→ EXERCISE DETAILS:
Which lines in the items below contain the string "files", matching case exactly? Copy each of those lines in full.
[INFORMATION GIVEN Boundary: Start]
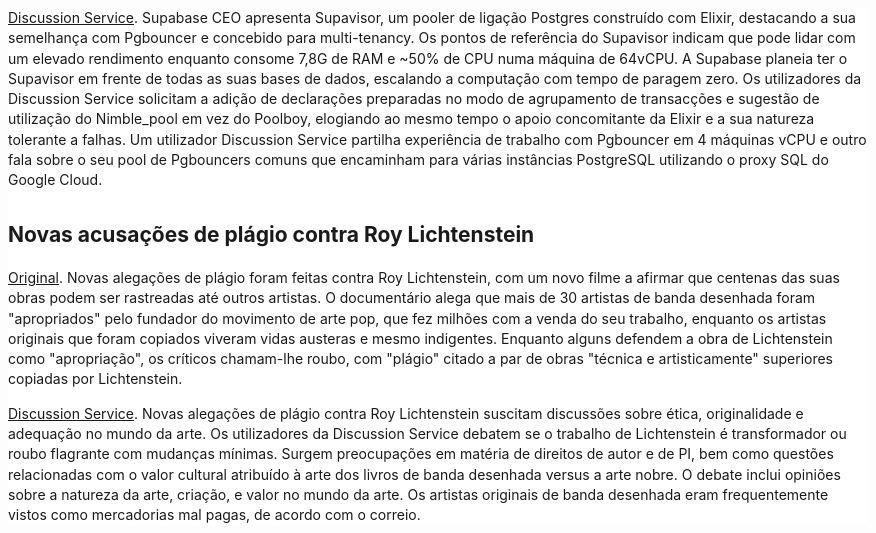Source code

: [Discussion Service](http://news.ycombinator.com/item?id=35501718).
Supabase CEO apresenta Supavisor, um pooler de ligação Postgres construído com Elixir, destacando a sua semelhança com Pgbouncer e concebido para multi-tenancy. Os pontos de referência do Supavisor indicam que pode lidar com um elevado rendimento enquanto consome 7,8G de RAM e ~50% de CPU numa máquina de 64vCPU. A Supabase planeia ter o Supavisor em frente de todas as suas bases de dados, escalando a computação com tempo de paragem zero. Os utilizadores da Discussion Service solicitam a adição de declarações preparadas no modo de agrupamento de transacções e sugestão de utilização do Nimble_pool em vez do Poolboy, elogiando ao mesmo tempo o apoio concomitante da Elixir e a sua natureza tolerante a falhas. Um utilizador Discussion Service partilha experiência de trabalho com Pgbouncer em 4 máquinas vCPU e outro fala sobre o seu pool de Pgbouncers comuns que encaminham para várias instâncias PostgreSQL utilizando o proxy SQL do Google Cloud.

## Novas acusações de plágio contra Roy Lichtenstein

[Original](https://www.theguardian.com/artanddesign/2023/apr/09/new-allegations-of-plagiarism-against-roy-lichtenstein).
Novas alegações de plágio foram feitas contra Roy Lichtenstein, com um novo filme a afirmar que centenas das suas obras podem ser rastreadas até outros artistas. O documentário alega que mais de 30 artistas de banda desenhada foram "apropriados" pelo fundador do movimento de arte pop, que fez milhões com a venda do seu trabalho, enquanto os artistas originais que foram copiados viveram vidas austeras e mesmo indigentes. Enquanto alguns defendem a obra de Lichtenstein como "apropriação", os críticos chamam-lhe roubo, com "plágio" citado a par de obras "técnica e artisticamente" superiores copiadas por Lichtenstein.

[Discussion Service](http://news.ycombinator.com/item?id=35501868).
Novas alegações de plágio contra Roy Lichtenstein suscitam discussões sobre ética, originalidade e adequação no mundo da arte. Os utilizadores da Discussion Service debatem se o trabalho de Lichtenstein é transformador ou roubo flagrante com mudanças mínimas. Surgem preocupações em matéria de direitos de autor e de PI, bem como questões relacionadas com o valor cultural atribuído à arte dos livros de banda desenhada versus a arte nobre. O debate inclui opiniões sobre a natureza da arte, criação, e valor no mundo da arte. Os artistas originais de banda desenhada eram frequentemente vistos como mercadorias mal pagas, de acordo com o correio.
[INFORMATION GIVEN Boundary: End]
[INFORMATION GIVEN Boundary: Start]
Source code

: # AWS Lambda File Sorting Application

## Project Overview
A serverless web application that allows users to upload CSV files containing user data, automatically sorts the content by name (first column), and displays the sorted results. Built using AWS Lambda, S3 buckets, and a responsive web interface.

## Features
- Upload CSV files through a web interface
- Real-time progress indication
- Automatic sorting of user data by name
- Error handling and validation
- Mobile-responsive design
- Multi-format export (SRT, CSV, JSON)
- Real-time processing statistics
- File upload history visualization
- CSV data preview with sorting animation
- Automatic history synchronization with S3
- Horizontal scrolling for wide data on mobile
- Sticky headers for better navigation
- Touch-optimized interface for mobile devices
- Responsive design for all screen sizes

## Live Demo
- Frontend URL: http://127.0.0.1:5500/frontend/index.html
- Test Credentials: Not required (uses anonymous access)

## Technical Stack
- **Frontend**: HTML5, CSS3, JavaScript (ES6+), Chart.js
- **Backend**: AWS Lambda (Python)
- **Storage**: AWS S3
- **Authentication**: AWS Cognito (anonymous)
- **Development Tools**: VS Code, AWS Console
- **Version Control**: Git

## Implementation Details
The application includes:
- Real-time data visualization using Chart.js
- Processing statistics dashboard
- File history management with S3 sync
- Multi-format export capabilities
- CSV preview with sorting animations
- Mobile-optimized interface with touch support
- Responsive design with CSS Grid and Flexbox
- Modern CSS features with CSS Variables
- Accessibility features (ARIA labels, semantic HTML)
[INFORMATION GIVEN Boundary: End]
[INFORMATION GIVEN Boundary: Start]
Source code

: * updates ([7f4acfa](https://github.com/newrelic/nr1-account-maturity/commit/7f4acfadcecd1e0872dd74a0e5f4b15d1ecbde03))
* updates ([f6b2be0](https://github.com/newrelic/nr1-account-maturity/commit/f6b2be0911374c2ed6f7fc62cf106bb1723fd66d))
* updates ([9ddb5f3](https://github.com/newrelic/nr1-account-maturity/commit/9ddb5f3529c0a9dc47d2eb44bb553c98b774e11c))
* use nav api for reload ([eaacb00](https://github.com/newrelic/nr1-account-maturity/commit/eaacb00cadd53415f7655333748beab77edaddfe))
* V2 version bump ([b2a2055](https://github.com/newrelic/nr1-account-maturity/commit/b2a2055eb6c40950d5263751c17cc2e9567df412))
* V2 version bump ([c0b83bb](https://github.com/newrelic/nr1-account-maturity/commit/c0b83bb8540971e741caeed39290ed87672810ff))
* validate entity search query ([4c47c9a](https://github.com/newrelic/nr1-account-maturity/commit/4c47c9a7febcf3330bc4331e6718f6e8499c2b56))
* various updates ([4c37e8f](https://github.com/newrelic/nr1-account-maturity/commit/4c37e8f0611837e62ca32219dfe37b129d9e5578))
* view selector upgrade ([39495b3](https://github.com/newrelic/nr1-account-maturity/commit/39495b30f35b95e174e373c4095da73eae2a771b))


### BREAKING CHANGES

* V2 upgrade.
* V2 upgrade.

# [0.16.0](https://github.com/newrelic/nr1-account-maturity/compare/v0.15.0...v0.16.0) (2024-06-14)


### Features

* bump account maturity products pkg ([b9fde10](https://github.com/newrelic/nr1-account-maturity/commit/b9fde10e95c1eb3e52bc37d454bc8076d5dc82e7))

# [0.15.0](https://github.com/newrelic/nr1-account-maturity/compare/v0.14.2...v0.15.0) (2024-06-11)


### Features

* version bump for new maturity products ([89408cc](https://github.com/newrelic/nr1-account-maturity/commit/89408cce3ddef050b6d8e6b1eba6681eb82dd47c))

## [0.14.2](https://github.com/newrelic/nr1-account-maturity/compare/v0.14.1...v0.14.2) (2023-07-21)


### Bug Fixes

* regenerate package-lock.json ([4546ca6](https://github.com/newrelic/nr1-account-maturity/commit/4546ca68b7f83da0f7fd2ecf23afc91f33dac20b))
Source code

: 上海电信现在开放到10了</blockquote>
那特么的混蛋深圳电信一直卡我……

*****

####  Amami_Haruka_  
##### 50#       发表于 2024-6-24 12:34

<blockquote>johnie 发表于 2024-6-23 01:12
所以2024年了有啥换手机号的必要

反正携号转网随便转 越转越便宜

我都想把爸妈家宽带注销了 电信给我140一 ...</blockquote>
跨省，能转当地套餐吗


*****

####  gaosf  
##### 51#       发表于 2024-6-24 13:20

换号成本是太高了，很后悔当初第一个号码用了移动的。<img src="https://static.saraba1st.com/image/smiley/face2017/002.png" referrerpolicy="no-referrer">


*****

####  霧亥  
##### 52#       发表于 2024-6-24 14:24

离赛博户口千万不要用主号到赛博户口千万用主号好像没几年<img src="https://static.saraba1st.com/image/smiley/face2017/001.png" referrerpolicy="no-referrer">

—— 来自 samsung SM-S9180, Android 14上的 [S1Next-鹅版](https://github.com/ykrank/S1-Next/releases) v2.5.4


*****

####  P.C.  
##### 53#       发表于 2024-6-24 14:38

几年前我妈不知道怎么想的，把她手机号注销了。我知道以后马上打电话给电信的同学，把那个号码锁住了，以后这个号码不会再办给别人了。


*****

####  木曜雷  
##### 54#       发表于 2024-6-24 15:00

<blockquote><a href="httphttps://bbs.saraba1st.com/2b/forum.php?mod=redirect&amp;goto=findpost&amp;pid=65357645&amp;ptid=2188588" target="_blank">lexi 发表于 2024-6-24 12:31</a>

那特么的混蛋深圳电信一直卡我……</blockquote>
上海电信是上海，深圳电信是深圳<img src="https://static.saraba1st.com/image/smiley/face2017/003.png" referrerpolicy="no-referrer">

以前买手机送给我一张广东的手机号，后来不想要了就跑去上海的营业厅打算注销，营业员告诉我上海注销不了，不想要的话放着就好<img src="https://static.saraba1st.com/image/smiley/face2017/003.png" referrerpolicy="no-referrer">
[INFORMATION GIVEN Boundary: End]
→ EXPECTED ANSWER:
A serverless web application that allows users to upload CSV files containing user data, automatically sorts the content by name (first column), and displays the sorted results. Built using AWS Lambda, S3 buckets, and a responsive web interface.
- Upload CSV files through a web interface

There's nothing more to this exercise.